▶ [Data segment]
▶
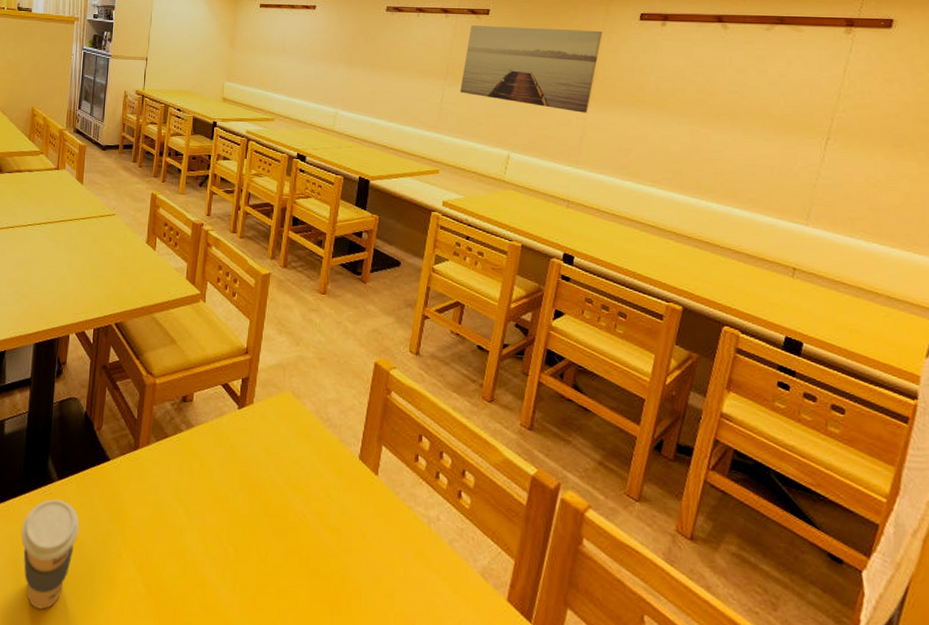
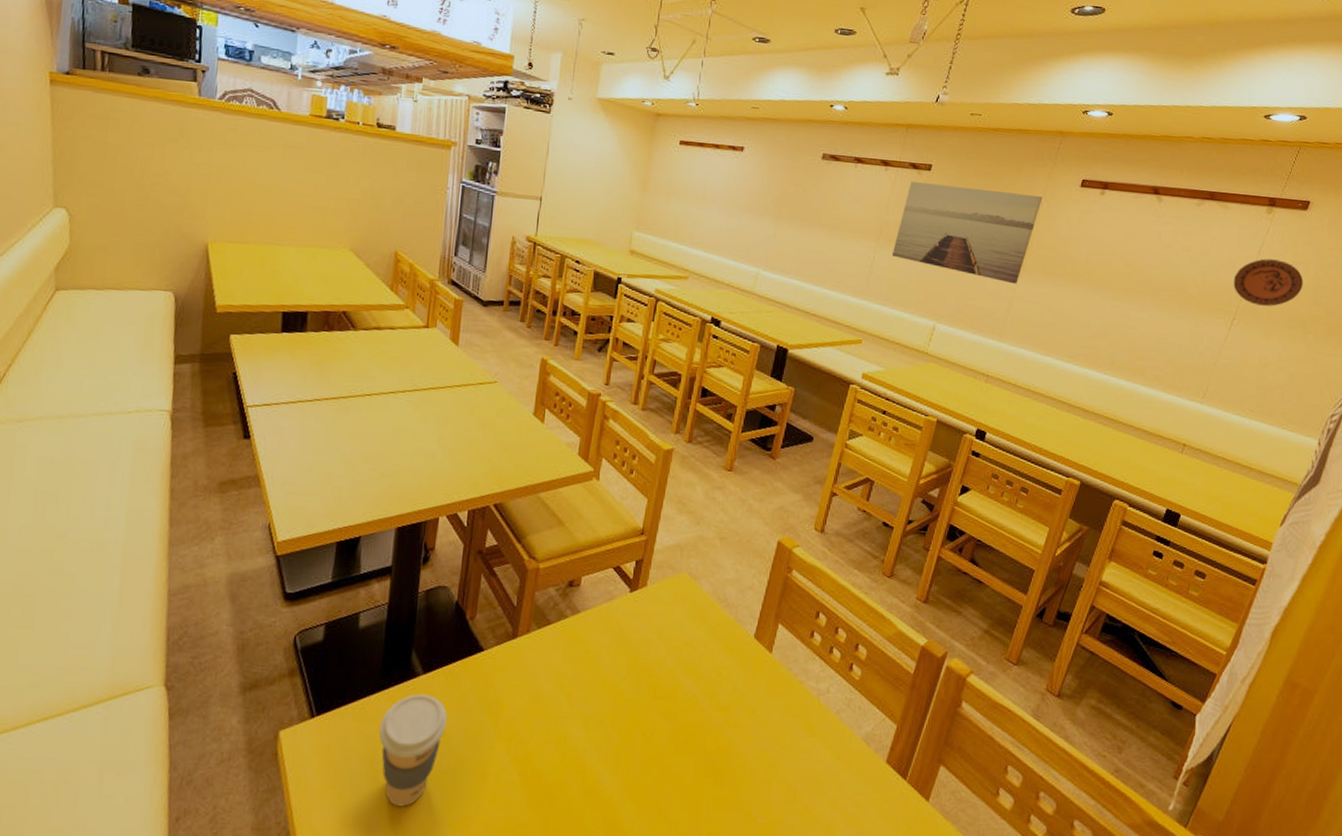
decorative plate: none [820,78,903,125] -> present [1233,258,1304,307]

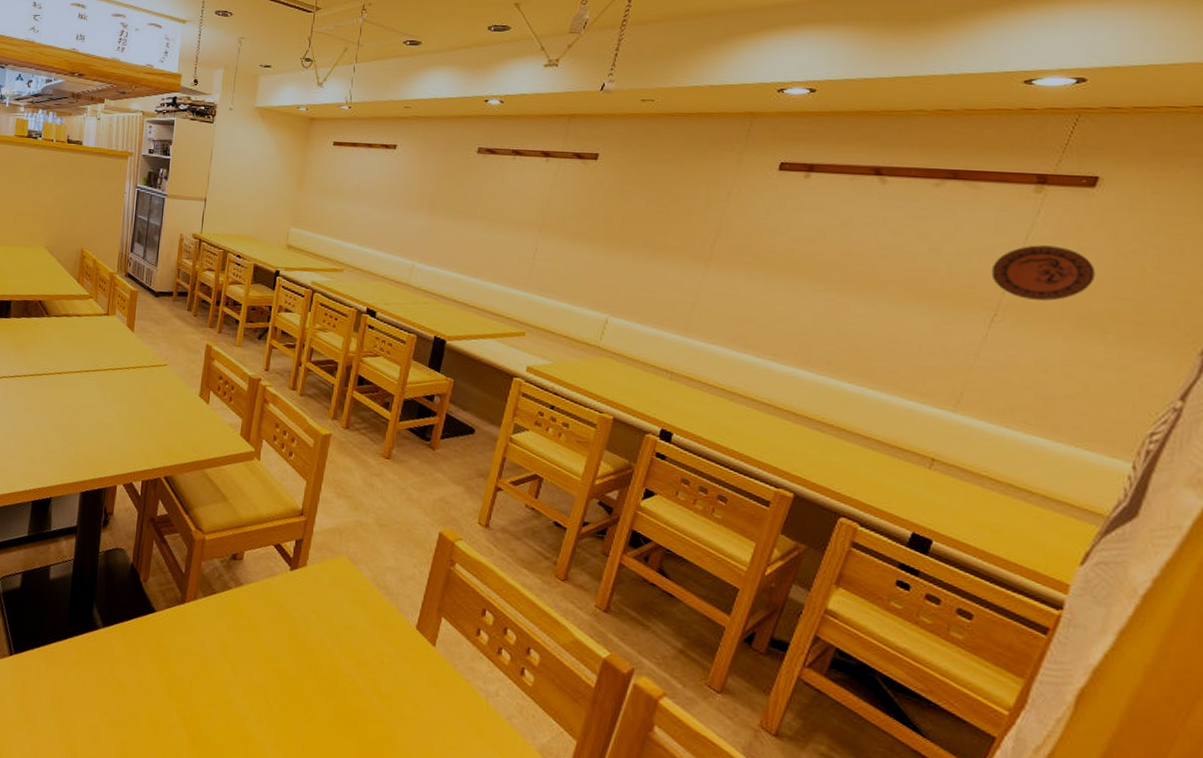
coffee cup: present [379,693,447,807] -> none [65,645,123,749]
wall art: present [892,180,1043,284] -> none [557,171,732,275]

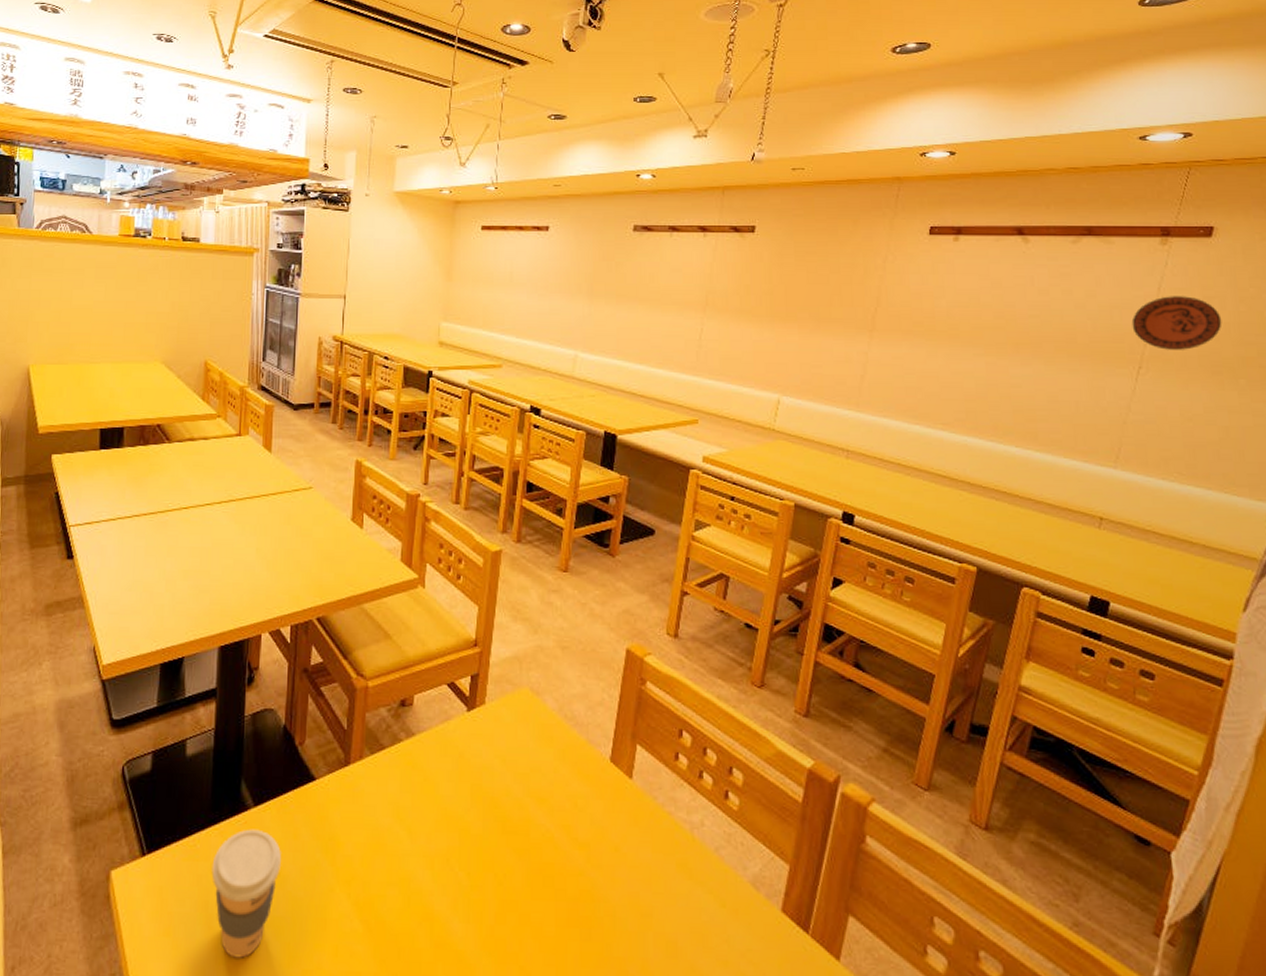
coffee cup: none [65,645,123,749] -> present [211,829,281,958]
◀
▶ [Work item]
I would like you to report every line in the listing above that contains "coffee".

▶ [Solution to this exercise]
coffee cup: present [379,693,447,807] -> none [65,645,123,749]
coffee cup: none [65,645,123,749] -> present [211,829,281,958]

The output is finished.